Screenshot Reference

The placeholders above map to:
  • 01-register-app.png — Azure portal “Register an application” form filled with crewai-secrets-reader.
  • 02-add-federated-credential.png — App Registration → Certificates & secrets → Federated credentials → Add credential, with Other issuer, the platform issuer URL, subject organization:<uuid>, audience api://AzureADTokenExchange.
  • 03-grant-vault-rbac.png — Key Vault → Access control (IAM) → Add role assignment, with Key Vault Secrets User and the App Registration selected.
  • 04-per-secret-rbac.png — Same form but at a single secret’s IAM scope (alternative least-privilege path).

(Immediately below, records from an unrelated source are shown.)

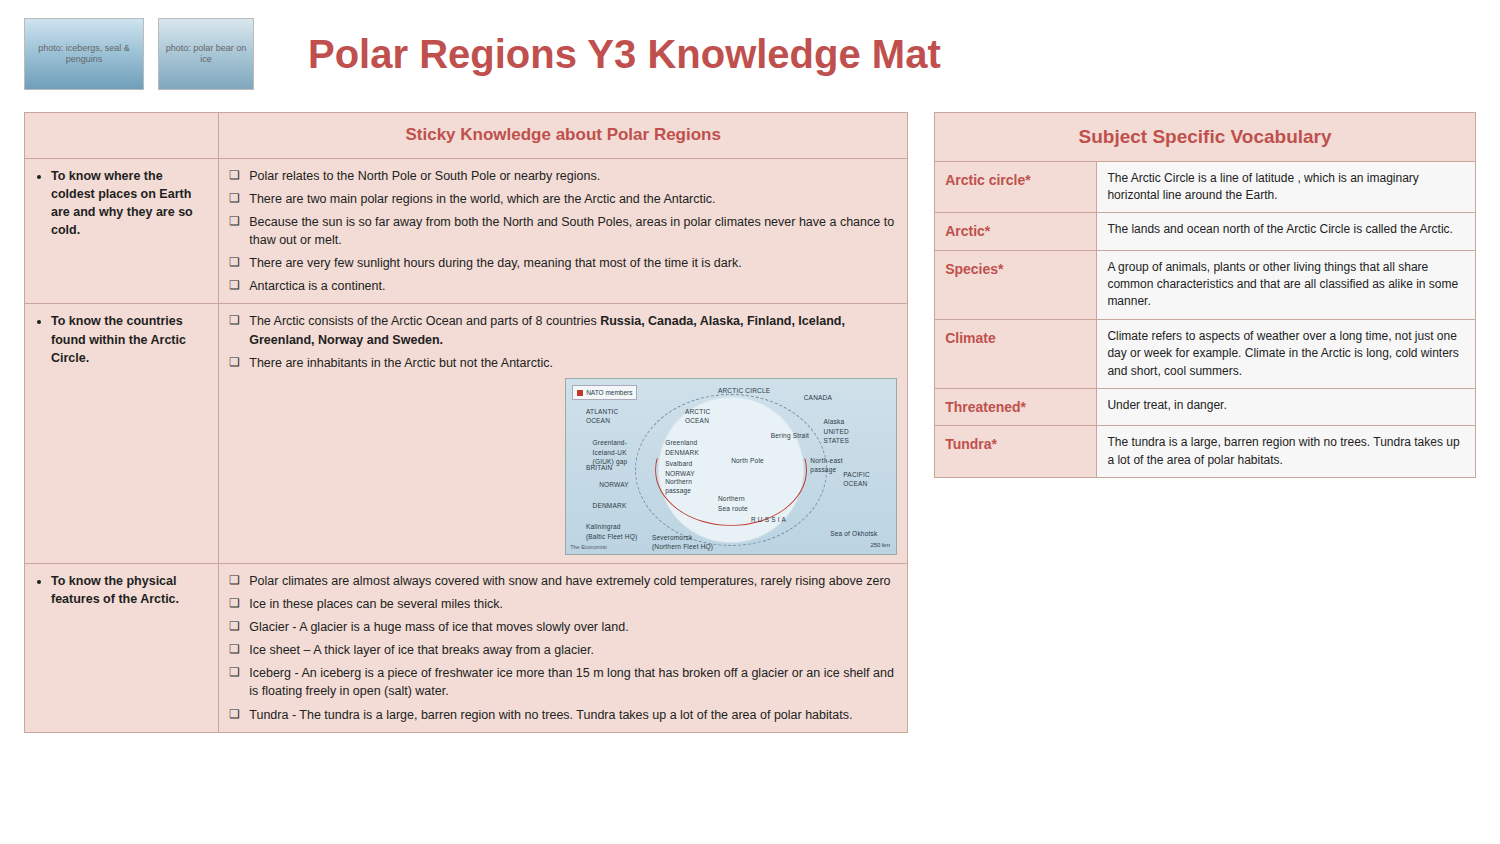photo: icebergs, seal & penguins
photo: polar bear on ice
Polar Regions Y3 Knowledge Mat
| | Sticky Knowledge about Polar Regions |
| To know where the coldest places on Earth are and why they are so cold. | Polar relates to the North Pole or South Pole or nearby regions. There are two main polar regions in the world, which are the Arctic and the Antarctic. Because the sun is so far away from both the North and South Poles, areas in polar climates never have a chance to thaw out or melt. There are very few sunlight hours during the day, meaning that most of the time it is dark. Antarctica is a continent. |
| To know the countries found within the Arctic Circle. | The Arctic consists of the Arctic Ocean and parts of 8 countries Russia, Canada, Alaska, Finland, Iceland, Greenland, Norway and Sweden. There are inhabitants in the Arctic but not the Antarctic. NATO members ARCTIC CIRCLE CANADA ATLANTIC OCEAN ARCTIC OCEAN Alaska UNITED STATES Bering Strait Greenland- Iceland-UK (GIUK) gap Greenland DENMARK BRITAIN Svalbard NORWAY North Pole North-east passage PACIFIC OCEAN NORWAY Northern passage DENMARK Northern Sea route R U S S I A Kaliningrad (Baltic Fleet HQ) Severomorsk (Northern Fleet HQ) Sea of Okhotsk 250 km The Economist |
| To know the physical features of the Arctic. | Polar climates are almost always covered with snow and have extremely cold temperatures, rarely rising above zero Ice in these places can be several miles thick. Glacier - A glacier is a huge mass of ice that moves slowly over land. Ice sheet – A thick layer of ice that breaks away from a glacier. Iceberg - An iceberg is a piece of freshwater ice more than 15 m long that has broken off a glacier or an ice shelf and is floating freely in open (salt) water. Tundra - The tundra is a large, barren region with no trees. Tundra takes up a lot of the area of polar habitats. |
| Subject Specific Vocabulary |
| Arctic circle* | The Arctic Circle is a line of latitude , which is an imaginary horizontal line around the Earth. |
| Arctic* | The lands and ocean north of the Arctic Circle is called the Arctic. |
| Species* | A group of animals, plants or other living things that all share common characteristics and that are all classified as alike in some manner. |
| Climate | Climate refers to aspects of weather over a long time, not just one day or week for example. Climate in the Arctic is long, cold winters and short, cool summers. |
| Threatened* | Under treat, in danger. |
| Tundra* | The tundra is a large, barren region with no trees. Tundra takes up a lot of the area of polar habitats. |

  • 05-amp-add-wi-config-azure.png — CrewAI Platform “Add Workload Identity Config” form with Cloud Provider = Azure, Tenant ID, Client ID populated.
  • 06-amp-wi-list-with-azure.png — Workload Identity list page after creation, showing rows for AWS, GCP, and the new Azure config.
  • 07-amp-add-credential-azure-wi.png — “Add Secret Provider Credential” form with Provider = Azure Key Vault, Auth = Workload Identity, the WI config picked, and Key Vault URL populated.